> _Task item_: Retype the data below verbatim; pictures do not belong in the copy.

> _Records to process_:
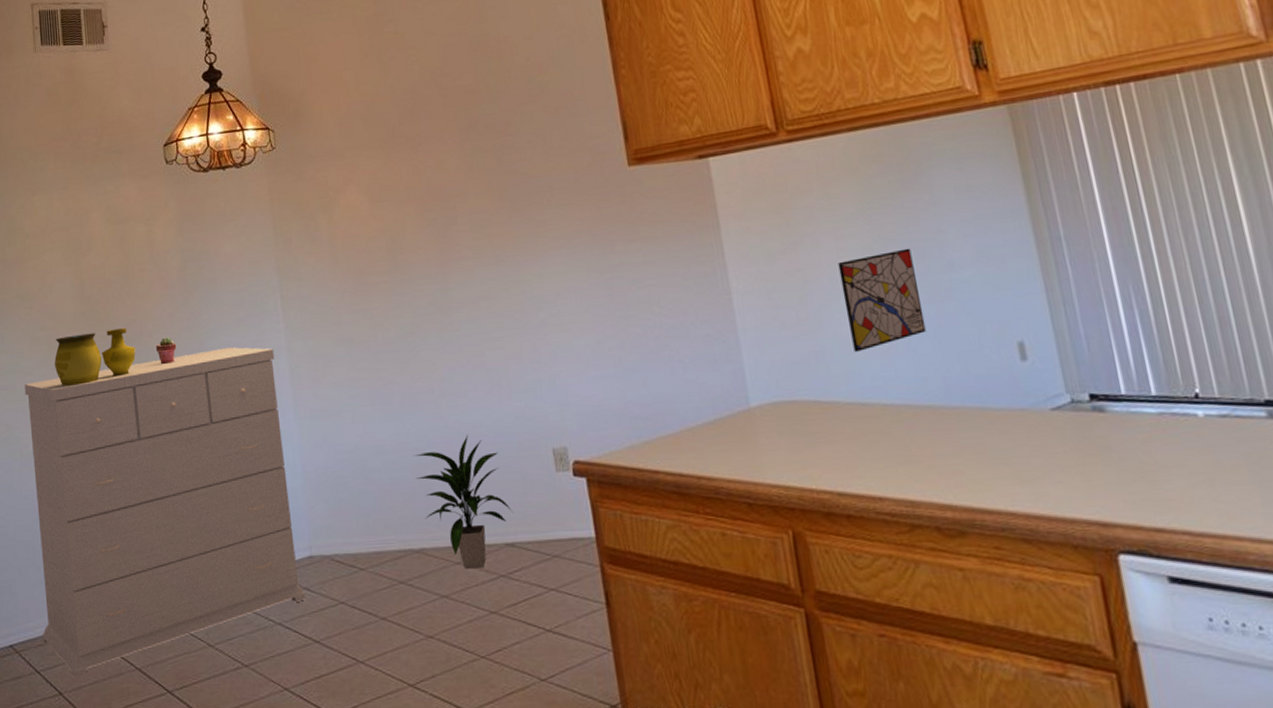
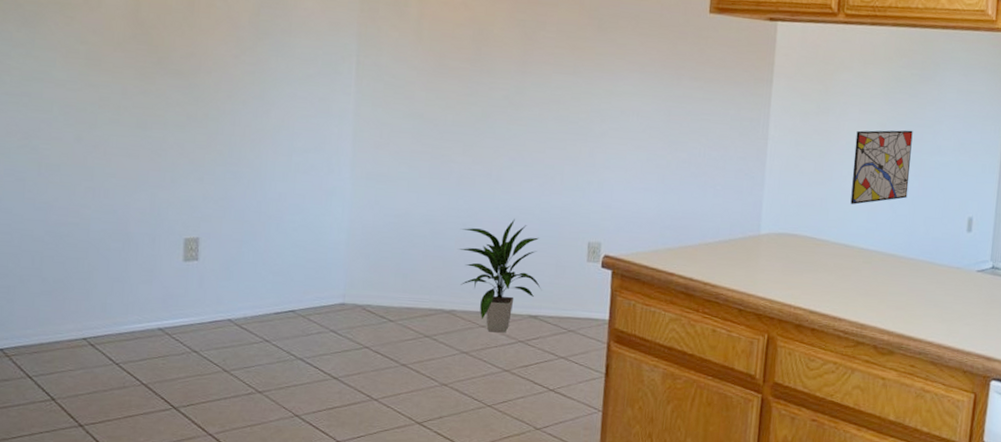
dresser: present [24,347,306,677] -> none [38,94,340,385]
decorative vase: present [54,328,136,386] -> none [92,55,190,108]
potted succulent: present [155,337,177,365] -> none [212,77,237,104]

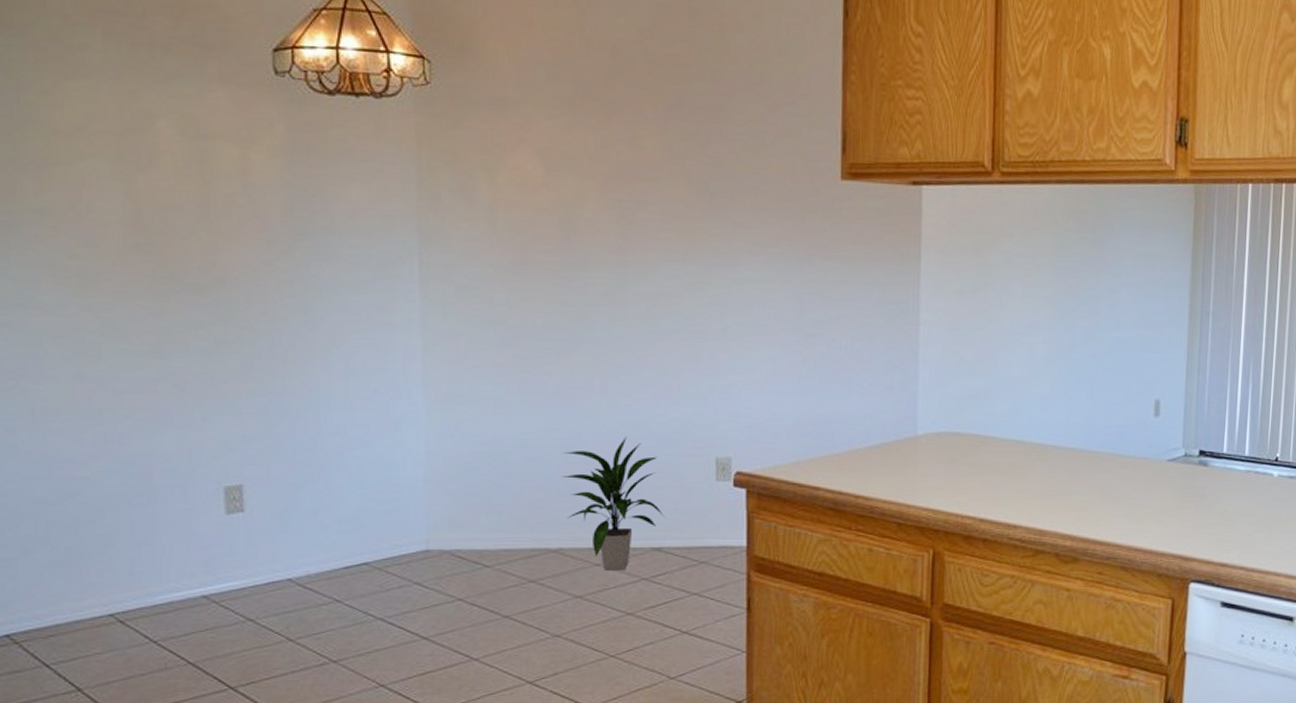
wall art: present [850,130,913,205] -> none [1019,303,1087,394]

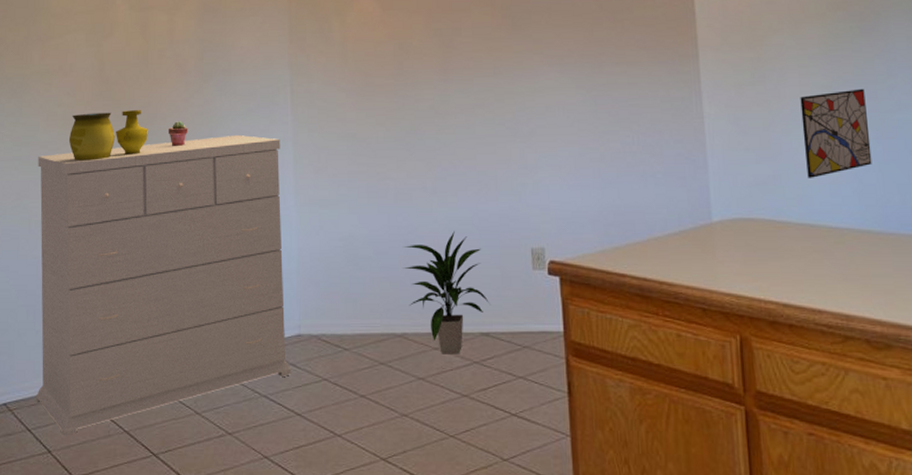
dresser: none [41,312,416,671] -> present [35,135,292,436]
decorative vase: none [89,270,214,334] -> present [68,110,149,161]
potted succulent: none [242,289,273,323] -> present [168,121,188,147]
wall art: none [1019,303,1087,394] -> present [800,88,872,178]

> _Response area_:
dresser: present [24,347,306,677] -> none [38,94,340,385]
decorative vase: present [54,328,136,386] -> none [92,55,190,108]
potted succulent: present [155,337,177,365] -> none [212,77,237,104]

wall art: present [850,130,913,205] -> none [1019,303,1087,394]

dresser: none [41,312,416,671] -> present [35,135,292,436]
decorative vase: none [89,270,214,334] -> present [68,110,149,161]
potted succulent: none [242,289,273,323] -> present [168,121,188,147]
wall art: none [1019,303,1087,394] -> present [800,88,872,178]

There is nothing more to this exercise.